■ **Work instructions**:
Every line containing the word "down" is to be copied from the data below.

■ **Records shown**:
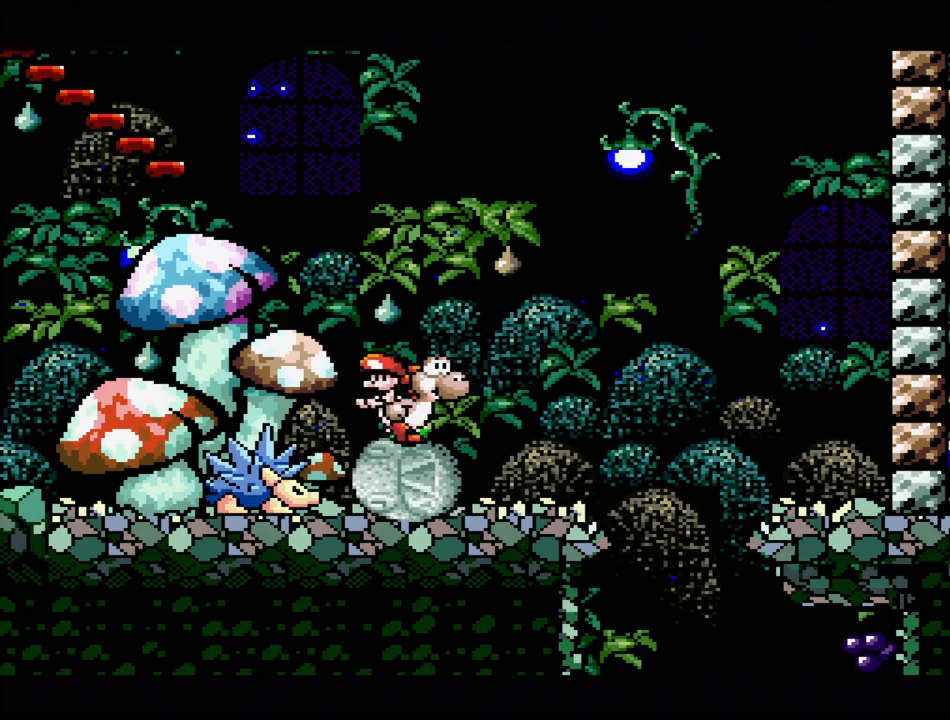
{"buttons": [], "events": [[133, "DPAD_RIGHT", "up"]]}
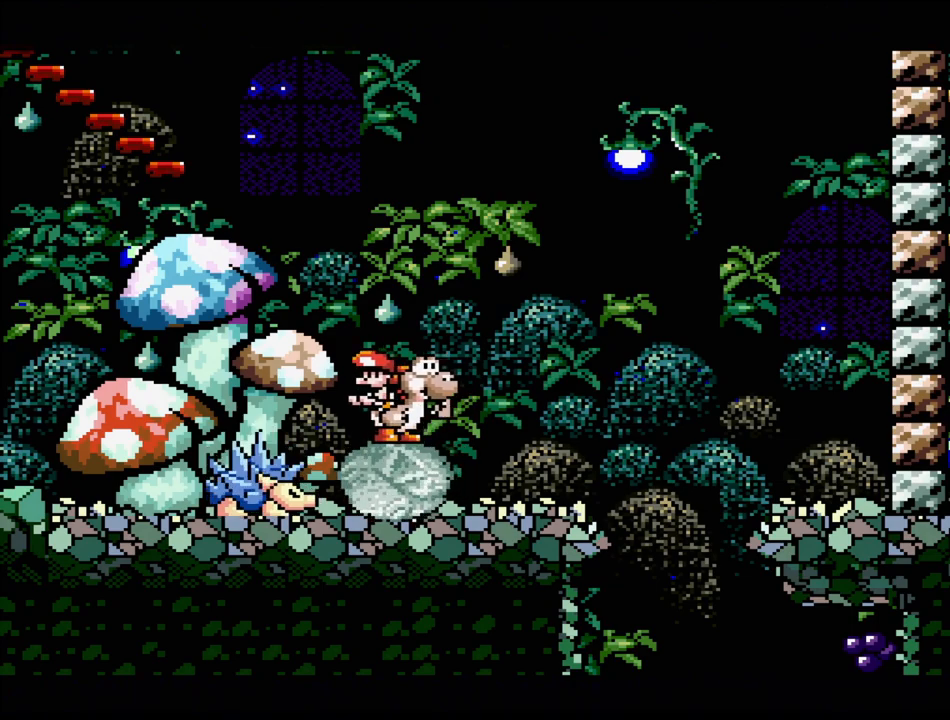
{"buttons": [], "events": []}
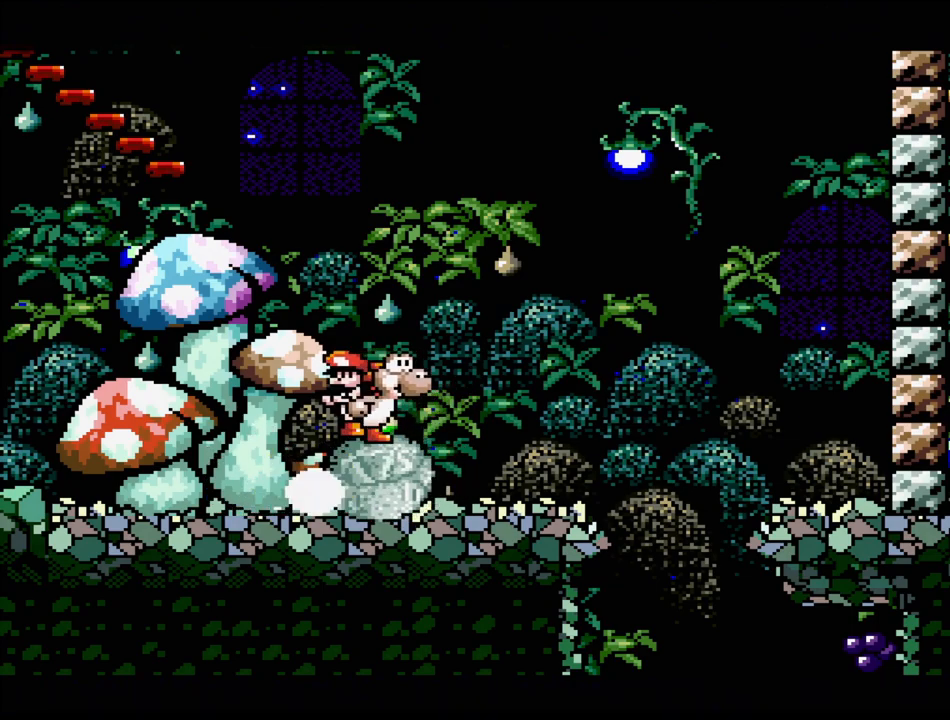
{"buttons": ["DPAD_LEFT"], "events": [[400, "DPAD_LEFT", "down"]]}
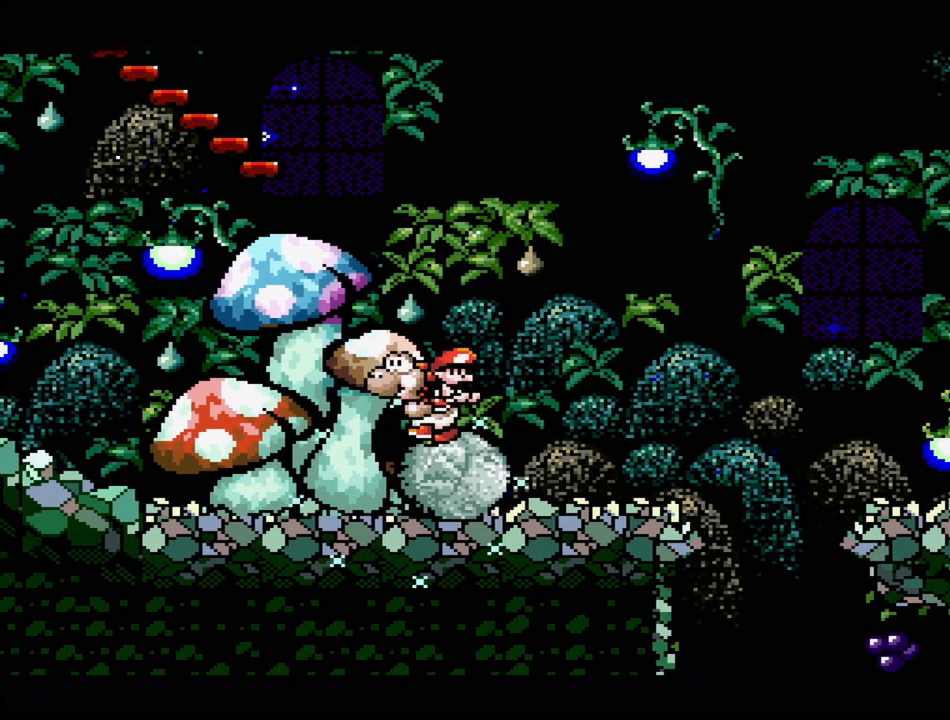
{"buttons": ["DPAD_RIGHT"], "events": [[267, "DPAD_DOWN", "down"], [283, "DPAD_LEFT", "up"], [283, "DPAD_RIGHT", "down"], [300, "DPAD_DOWN", "up"]]}
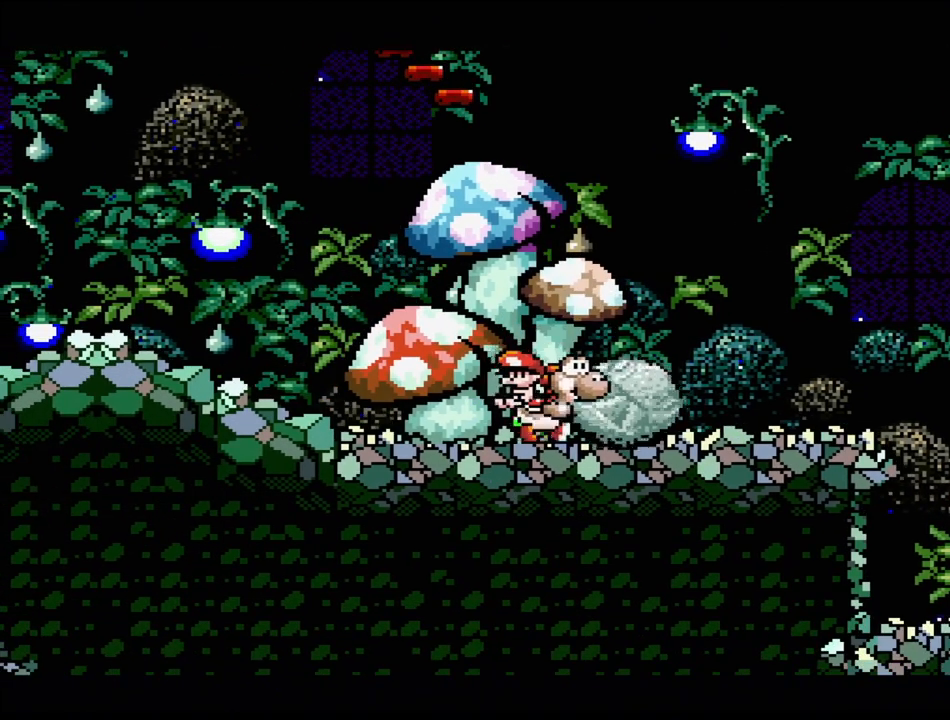
{"buttons": ["DPAD_RIGHT"], "events": []}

■ **Answer box**:
{"buttons": ["DPAD_LEFT"], "events": [[400, "DPAD_LEFT", "down"]]}
{"buttons": ["DPAD_RIGHT"], "events": [[267, "DPAD_DOWN", "down"], [283, "DPAD_LEFT", "up"], [283, "DPAD_RIGHT", "down"], [300, "DPAD_DOWN", "up"]]}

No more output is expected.